[WHAT IS BEING ASKED] Among the records below, find the line that has "33: (81, 64, 19.49)"; from there, give the lines again exactly, and stop after the line that has "16: (986, 348, 108.70)".

[RECORDED INFORMATION]

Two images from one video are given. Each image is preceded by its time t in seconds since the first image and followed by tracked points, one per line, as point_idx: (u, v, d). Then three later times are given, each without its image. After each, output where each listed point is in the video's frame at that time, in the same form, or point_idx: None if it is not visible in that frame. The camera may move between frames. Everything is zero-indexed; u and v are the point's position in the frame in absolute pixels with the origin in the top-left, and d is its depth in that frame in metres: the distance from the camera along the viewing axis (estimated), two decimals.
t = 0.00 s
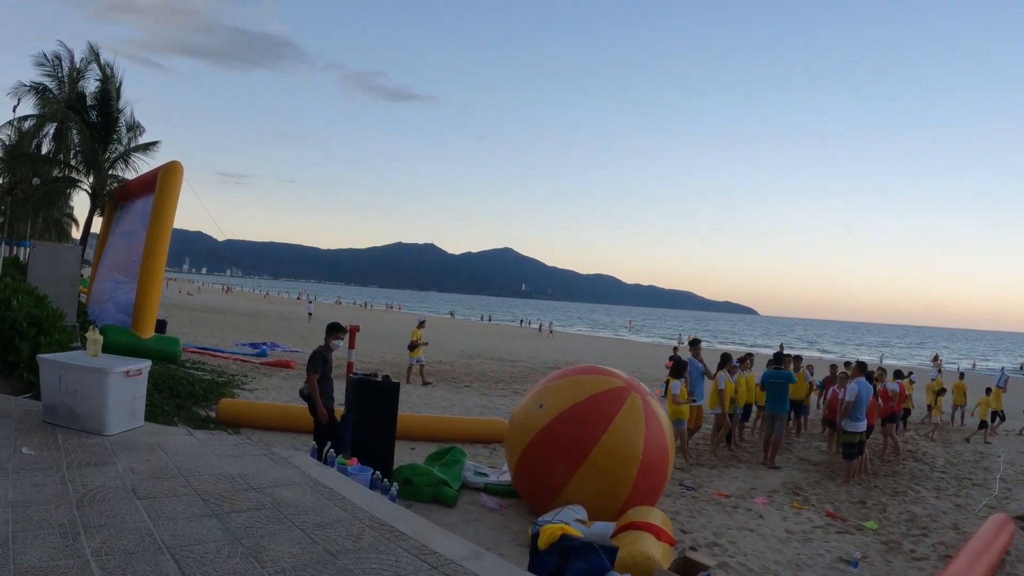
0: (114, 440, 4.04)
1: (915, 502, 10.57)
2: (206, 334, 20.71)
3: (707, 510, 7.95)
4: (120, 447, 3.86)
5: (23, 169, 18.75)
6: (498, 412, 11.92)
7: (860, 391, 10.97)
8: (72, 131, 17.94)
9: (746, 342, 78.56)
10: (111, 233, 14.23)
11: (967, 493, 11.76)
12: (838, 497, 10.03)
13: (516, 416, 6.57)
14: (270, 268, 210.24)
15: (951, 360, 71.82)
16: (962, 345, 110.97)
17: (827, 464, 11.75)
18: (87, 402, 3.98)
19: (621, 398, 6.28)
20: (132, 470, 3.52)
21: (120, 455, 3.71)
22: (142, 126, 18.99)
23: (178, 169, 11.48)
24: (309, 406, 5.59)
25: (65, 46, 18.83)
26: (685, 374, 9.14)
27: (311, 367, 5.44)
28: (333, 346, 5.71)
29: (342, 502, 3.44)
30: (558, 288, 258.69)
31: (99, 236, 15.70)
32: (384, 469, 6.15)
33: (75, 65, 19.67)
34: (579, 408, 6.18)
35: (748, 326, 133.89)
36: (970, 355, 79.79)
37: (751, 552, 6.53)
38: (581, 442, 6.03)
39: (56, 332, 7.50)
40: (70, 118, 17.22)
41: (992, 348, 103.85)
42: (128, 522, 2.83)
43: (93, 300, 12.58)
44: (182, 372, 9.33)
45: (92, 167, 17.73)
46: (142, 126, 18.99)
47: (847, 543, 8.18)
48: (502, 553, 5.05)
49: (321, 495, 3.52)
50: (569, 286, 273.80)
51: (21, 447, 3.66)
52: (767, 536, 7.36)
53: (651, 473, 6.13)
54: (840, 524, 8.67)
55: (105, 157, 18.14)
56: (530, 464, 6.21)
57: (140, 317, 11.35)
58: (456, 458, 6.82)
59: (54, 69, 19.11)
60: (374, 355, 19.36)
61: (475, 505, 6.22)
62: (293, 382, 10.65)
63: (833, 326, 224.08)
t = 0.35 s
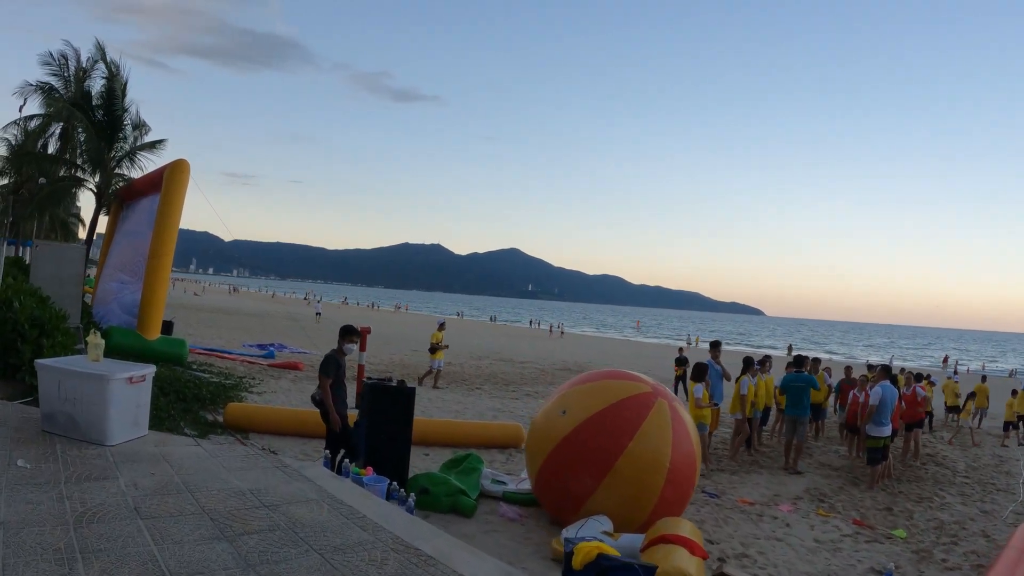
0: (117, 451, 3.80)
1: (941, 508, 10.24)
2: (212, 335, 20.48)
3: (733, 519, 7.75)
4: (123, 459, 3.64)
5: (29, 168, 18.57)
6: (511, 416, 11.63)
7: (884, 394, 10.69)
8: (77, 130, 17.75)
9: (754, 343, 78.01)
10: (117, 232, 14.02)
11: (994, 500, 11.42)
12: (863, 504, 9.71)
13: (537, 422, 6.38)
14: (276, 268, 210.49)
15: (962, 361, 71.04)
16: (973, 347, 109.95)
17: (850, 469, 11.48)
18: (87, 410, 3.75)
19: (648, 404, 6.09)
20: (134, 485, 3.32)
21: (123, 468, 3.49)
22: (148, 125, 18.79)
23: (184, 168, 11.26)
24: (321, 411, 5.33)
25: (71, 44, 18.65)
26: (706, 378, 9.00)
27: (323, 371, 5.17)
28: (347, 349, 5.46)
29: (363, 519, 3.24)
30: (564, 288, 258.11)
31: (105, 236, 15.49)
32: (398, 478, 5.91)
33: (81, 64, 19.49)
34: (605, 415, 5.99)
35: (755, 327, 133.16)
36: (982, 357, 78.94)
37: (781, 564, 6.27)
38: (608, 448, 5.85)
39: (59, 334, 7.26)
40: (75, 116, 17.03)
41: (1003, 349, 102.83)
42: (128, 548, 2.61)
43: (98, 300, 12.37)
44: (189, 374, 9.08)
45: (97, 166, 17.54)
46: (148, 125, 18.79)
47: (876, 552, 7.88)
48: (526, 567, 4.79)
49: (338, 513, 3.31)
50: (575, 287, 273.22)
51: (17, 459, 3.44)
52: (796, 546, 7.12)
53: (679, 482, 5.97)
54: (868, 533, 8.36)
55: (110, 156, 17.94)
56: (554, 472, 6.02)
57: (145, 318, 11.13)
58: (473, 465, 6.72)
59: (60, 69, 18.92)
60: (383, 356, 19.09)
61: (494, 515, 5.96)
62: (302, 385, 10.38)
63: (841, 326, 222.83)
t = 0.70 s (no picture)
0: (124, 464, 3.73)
1: (974, 515, 9.86)
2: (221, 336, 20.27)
3: (761, 529, 7.44)
4: (131, 473, 3.58)
5: (38, 168, 18.44)
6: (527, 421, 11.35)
7: (912, 398, 10.32)
8: (86, 129, 17.58)
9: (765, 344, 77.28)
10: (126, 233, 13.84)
11: None
12: (893, 511, 9.37)
13: (565, 429, 6.21)
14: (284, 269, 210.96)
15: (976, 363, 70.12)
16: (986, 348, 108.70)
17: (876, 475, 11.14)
18: (93, 419, 3.70)
19: (680, 411, 5.90)
20: (143, 504, 3.31)
21: (132, 484, 3.47)
22: (157, 123, 18.60)
23: (194, 167, 11.04)
24: (341, 419, 5.10)
25: (80, 44, 18.48)
26: (733, 382, 8.87)
27: (341, 375, 4.96)
28: (367, 354, 5.24)
29: (375, 539, 3.32)
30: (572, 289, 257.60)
31: (114, 236, 15.32)
32: (418, 486, 5.69)
33: (90, 64, 19.33)
34: (635, 422, 5.81)
35: (765, 328, 132.15)
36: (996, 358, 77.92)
37: None
38: (639, 457, 5.66)
39: (66, 336, 7.04)
40: (83, 115, 16.86)
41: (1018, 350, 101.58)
42: None
43: (106, 302, 12.17)
44: (200, 377, 8.85)
45: (106, 165, 17.36)
46: (156, 123, 18.61)
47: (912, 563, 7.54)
48: None
49: (348, 534, 3.35)
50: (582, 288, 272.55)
51: (18, 473, 3.40)
52: (830, 558, 6.80)
53: (713, 491, 5.77)
54: (902, 542, 8.03)
55: (119, 155, 17.76)
56: (583, 480, 5.85)
57: (154, 320, 10.93)
58: (495, 473, 6.59)
59: (69, 69, 18.79)
60: (394, 357, 18.81)
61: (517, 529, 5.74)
62: (314, 388, 10.12)
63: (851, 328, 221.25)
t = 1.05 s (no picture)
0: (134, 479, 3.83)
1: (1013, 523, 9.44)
2: (234, 338, 20.07)
3: (796, 539, 7.10)
4: (145, 490, 3.69)
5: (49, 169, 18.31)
6: (547, 428, 11.05)
7: (946, 402, 9.94)
8: (98, 129, 17.42)
9: (780, 346, 76.33)
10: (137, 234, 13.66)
11: None
12: (928, 519, 8.98)
13: (600, 437, 5.95)
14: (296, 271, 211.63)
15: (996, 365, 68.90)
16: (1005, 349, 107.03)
17: (908, 481, 10.74)
18: (103, 431, 3.78)
19: (718, 420, 5.60)
20: (156, 527, 3.37)
21: (147, 501, 3.58)
22: (169, 122, 18.43)
23: (207, 167, 10.82)
24: (362, 427, 4.82)
25: (91, 45, 18.35)
26: (764, 387, 8.63)
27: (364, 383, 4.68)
28: (389, 359, 4.97)
29: (375, 539, 3.65)
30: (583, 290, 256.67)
31: (126, 237, 15.15)
32: (443, 498, 5.43)
33: (102, 65, 19.19)
34: (673, 430, 5.51)
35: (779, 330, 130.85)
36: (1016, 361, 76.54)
37: None
38: (676, 468, 5.38)
39: (77, 339, 6.82)
40: (94, 114, 16.70)
41: None
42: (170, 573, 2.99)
43: (118, 304, 11.97)
44: (214, 382, 8.62)
45: (118, 165, 17.22)
46: (168, 122, 18.44)
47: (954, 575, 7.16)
48: None
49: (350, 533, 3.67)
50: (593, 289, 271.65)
51: (23, 491, 3.48)
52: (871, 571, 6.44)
53: (753, 503, 5.47)
54: (939, 552, 7.64)
55: (131, 154, 17.59)
56: (619, 491, 5.58)
57: (166, 323, 10.73)
58: (523, 484, 6.35)
59: (81, 69, 18.66)
60: (408, 359, 18.54)
61: (544, 544, 5.48)
62: (330, 392, 9.86)
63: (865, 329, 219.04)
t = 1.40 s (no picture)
0: (163, 499, 3.70)
1: None
2: (264, 342, 20.00)
3: (854, 555, 6.59)
4: (179, 513, 3.55)
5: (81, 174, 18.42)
6: (583, 436, 10.65)
7: (1002, 409, 9.25)
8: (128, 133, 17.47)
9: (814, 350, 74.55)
10: (168, 238, 13.61)
11: None
12: (985, 529, 8.33)
13: (653, 448, 5.57)
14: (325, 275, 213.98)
15: None
16: None
17: (961, 491, 10.09)
18: (134, 446, 3.67)
19: (779, 430, 5.20)
20: (186, 546, 3.23)
21: (177, 518, 3.48)
22: (198, 125, 18.43)
23: (238, 169, 10.67)
24: (407, 441, 4.54)
25: (121, 50, 18.44)
26: (816, 395, 8.20)
27: (406, 395, 4.39)
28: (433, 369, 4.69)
29: (374, 540, 3.70)
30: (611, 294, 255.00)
31: (157, 241, 15.13)
32: (488, 511, 5.31)
33: (131, 70, 19.28)
34: (732, 442, 5.12)
35: (813, 333, 128.23)
36: None
37: None
38: (735, 481, 4.99)
39: (107, 345, 6.64)
40: (124, 118, 16.73)
41: None
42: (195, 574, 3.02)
43: (148, 309, 11.87)
44: (246, 387, 8.40)
45: (148, 169, 17.25)
46: (198, 125, 18.44)
47: None
48: None
49: (350, 535, 3.76)
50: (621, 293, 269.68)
51: (42, 513, 3.33)
52: None
53: (814, 518, 5.08)
54: (1002, 565, 7.00)
55: (161, 158, 17.60)
56: (673, 506, 5.21)
57: (197, 328, 10.60)
58: (571, 496, 5.98)
59: (111, 75, 18.77)
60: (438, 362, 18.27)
61: (591, 560, 5.16)
62: (363, 397, 9.59)
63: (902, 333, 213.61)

[WRITTEN ANSWER]
33: (81, 64, 19.49)
34: (605, 415, 5.99)
35: (755, 327, 133.16)
36: (982, 357, 78.94)
37: (781, 564, 6.27)
38: (608, 448, 5.85)
39: (59, 334, 7.26)
40: (75, 116, 17.03)
41: (1003, 349, 102.83)
42: (128, 548, 2.61)
43: (98, 300, 12.37)
44: (189, 374, 9.08)
45: (97, 166, 17.54)
46: (148, 125, 18.79)
47: (876, 552, 7.88)
48: (526, 567, 4.79)
49: (338, 513, 3.31)
50: (575, 287, 273.22)
51: (17, 459, 3.44)
52: (796, 546, 7.12)
53: (679, 482, 5.97)
54: (868, 533, 8.36)
55: (110, 156, 17.94)
56: (554, 472, 6.02)
57: (145, 318, 11.13)
58: (473, 465, 6.72)
59: (60, 69, 18.92)
60: (383, 356, 19.09)
61: (494, 515, 5.96)
62: (302, 385, 10.38)
63: (841, 326, 222.83)
t = 0.70 s (no picture)
0: (124, 464, 3.73)
1: (974, 515, 9.86)
2: (221, 336, 20.27)
3: (761, 529, 7.44)
4: (131, 473, 3.58)
5: (38, 168, 18.44)
6: (527, 421, 11.35)
7: (912, 398, 10.32)
8: (86, 129, 17.58)
9: (765, 344, 77.28)
10: (126, 233, 13.84)
11: None
12: (893, 511, 9.37)
13: (565, 429, 6.21)
14: (284, 269, 210.96)
15: (976, 363, 70.12)
16: (986, 348, 108.70)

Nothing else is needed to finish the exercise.